Given records
═══

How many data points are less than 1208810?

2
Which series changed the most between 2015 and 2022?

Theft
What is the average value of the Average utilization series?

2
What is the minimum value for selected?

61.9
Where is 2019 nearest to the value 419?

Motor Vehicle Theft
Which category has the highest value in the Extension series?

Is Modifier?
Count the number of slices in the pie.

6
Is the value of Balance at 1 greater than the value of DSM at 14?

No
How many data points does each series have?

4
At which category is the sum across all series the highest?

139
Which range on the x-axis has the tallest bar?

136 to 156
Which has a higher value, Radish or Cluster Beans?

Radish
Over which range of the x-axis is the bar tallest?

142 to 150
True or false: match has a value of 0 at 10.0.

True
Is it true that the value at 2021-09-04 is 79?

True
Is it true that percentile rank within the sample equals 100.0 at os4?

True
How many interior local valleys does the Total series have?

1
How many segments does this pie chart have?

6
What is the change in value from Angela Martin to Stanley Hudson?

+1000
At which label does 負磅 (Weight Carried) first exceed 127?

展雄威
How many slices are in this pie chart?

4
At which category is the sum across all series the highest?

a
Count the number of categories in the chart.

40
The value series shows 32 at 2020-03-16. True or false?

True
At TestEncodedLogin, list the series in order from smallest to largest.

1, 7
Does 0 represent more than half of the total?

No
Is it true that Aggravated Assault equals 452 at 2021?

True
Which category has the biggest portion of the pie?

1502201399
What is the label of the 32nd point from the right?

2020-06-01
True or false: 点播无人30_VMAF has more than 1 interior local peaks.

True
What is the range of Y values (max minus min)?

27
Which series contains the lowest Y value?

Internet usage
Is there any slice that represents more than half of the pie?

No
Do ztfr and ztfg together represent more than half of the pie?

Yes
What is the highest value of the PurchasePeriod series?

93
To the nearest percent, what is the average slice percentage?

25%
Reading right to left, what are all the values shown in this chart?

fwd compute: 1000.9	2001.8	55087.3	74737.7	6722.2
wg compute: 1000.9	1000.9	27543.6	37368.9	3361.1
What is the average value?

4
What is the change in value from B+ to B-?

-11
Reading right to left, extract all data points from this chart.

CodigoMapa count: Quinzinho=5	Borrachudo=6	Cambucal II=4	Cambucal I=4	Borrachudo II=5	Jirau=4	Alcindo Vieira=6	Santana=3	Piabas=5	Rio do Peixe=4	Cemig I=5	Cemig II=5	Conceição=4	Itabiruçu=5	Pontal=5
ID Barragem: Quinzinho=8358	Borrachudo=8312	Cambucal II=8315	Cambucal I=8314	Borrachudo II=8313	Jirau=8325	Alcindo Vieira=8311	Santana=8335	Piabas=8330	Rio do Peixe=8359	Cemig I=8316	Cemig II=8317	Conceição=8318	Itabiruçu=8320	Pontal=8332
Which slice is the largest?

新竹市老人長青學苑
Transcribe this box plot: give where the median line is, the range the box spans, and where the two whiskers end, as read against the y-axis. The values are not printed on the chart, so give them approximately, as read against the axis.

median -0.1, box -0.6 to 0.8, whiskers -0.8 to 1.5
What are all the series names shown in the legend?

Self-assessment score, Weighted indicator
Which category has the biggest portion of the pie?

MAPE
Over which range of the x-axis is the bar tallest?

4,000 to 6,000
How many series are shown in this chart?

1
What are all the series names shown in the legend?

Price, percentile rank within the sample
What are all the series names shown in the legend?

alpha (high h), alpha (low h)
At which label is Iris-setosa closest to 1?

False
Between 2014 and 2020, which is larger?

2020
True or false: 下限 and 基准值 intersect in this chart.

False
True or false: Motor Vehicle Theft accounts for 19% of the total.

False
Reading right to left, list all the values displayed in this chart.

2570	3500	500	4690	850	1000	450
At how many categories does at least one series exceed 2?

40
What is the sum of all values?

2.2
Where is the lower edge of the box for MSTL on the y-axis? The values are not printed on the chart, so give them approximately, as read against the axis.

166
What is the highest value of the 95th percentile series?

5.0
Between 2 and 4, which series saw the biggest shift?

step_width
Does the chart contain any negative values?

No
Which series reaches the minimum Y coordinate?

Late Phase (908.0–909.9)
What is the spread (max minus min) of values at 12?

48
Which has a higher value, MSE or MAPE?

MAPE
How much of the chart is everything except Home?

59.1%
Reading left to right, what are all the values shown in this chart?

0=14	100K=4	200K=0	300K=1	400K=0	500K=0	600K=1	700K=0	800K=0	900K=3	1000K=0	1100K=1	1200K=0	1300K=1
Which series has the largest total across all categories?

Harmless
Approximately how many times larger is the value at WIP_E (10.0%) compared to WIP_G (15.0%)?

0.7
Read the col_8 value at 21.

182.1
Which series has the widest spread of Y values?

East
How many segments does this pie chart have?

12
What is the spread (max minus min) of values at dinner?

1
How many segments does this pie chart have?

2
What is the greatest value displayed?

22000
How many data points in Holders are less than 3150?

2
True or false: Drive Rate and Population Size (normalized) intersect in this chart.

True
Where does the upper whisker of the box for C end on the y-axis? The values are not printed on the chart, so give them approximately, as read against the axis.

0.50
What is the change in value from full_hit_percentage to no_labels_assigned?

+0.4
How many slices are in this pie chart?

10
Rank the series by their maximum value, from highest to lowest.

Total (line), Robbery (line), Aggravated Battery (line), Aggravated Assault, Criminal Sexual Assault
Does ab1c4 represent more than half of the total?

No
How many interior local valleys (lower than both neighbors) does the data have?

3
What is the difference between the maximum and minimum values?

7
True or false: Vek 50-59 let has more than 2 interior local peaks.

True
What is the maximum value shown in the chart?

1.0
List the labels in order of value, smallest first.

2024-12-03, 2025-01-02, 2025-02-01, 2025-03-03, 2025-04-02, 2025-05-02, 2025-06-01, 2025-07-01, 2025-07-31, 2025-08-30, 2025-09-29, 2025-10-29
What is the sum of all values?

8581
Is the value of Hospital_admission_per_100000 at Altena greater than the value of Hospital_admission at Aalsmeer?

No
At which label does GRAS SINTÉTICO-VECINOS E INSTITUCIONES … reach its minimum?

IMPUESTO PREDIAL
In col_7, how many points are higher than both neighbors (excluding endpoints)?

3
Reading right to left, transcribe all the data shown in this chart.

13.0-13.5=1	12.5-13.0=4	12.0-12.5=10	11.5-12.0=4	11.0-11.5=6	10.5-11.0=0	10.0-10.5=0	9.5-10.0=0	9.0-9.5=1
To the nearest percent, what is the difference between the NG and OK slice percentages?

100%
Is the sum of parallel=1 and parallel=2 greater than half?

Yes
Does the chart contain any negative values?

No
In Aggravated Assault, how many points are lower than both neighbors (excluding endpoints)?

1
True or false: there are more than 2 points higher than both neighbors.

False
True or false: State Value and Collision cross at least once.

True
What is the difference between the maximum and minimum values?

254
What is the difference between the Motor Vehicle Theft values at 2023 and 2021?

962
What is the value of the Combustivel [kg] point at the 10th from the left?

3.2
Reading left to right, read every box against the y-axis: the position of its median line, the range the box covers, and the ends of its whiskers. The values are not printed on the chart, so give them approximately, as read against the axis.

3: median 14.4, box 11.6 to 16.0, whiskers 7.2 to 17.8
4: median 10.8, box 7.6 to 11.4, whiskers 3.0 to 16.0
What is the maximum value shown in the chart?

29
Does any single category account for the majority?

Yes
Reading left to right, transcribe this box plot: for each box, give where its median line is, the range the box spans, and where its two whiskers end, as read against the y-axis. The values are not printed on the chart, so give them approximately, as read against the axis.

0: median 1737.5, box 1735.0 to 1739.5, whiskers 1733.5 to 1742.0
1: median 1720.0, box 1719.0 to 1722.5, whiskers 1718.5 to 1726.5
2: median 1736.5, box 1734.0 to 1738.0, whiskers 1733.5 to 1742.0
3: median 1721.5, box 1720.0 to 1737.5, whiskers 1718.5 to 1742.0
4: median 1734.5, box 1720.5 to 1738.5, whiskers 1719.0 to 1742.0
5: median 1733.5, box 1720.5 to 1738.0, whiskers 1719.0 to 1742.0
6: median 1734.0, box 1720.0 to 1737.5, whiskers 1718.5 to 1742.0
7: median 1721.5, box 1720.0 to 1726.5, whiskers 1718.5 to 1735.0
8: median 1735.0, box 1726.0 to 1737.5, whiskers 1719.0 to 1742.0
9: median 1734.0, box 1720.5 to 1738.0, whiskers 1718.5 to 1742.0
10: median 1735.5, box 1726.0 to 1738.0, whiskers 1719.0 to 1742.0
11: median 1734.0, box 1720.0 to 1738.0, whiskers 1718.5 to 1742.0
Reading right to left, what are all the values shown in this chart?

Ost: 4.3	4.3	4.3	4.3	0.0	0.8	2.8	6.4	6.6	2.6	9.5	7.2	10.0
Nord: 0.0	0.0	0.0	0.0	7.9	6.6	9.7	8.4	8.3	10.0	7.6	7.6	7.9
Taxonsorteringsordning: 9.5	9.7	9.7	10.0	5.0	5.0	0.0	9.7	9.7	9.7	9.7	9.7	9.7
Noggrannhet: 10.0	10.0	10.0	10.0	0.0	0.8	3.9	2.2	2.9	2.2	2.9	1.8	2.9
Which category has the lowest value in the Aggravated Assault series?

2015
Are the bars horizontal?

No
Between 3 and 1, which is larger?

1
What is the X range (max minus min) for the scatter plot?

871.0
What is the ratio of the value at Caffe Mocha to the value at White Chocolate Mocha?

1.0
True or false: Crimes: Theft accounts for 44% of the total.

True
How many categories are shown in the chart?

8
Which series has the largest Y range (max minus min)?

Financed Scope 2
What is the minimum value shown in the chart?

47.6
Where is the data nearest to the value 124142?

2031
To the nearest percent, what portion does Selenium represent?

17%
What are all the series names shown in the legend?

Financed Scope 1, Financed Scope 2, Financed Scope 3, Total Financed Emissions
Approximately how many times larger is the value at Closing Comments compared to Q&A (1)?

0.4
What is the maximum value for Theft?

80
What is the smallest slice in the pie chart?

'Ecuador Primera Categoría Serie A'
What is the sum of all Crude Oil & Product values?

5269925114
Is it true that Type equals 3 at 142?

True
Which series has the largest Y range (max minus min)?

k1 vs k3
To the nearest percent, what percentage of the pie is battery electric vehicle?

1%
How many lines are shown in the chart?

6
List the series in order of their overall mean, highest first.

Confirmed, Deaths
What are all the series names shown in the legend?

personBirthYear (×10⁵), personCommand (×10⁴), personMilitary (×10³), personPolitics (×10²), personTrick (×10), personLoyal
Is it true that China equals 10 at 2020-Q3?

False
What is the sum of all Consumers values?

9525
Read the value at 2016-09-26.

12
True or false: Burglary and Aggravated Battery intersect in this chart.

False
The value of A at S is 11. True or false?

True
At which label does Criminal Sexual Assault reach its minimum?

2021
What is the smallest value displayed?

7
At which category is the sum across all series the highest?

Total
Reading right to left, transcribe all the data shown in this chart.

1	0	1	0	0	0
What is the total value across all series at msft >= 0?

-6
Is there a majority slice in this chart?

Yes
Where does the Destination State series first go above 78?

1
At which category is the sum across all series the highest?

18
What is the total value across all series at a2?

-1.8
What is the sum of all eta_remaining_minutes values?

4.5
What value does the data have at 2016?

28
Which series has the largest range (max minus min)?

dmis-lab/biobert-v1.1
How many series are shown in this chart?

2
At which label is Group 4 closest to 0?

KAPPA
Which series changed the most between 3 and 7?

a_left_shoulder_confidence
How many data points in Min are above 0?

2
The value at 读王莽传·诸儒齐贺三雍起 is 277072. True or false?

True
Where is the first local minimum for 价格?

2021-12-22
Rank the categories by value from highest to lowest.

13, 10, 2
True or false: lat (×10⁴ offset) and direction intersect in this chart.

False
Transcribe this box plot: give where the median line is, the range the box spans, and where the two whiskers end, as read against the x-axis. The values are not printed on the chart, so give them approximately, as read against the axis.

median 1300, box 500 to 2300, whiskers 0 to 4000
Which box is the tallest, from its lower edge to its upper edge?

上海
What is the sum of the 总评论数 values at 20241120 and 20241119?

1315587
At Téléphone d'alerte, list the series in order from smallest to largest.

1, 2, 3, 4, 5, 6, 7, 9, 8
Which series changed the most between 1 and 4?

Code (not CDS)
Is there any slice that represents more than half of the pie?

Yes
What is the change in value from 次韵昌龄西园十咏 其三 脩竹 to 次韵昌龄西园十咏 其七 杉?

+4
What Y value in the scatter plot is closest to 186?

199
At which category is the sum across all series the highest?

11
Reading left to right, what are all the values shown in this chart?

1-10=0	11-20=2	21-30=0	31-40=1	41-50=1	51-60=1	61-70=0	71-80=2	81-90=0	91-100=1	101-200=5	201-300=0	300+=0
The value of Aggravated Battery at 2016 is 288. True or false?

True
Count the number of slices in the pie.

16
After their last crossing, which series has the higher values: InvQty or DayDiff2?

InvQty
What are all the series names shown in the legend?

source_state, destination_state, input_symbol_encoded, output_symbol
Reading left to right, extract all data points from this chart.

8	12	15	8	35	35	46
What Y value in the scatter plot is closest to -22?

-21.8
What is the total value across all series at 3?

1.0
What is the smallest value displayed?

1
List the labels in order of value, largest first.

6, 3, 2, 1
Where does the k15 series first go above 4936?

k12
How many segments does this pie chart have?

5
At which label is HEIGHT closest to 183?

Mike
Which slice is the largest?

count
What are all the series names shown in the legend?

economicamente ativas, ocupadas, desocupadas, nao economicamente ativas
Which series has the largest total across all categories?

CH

═══

What is expected
Pick out each line above that contains the word "times".

Expected output
Approximately how many times larger is the value at WIP_E (10.0%) compared to WIP_G (15.0%)?
Approximately how many times larger is the value at Closing Comments compared to Q&A (1)?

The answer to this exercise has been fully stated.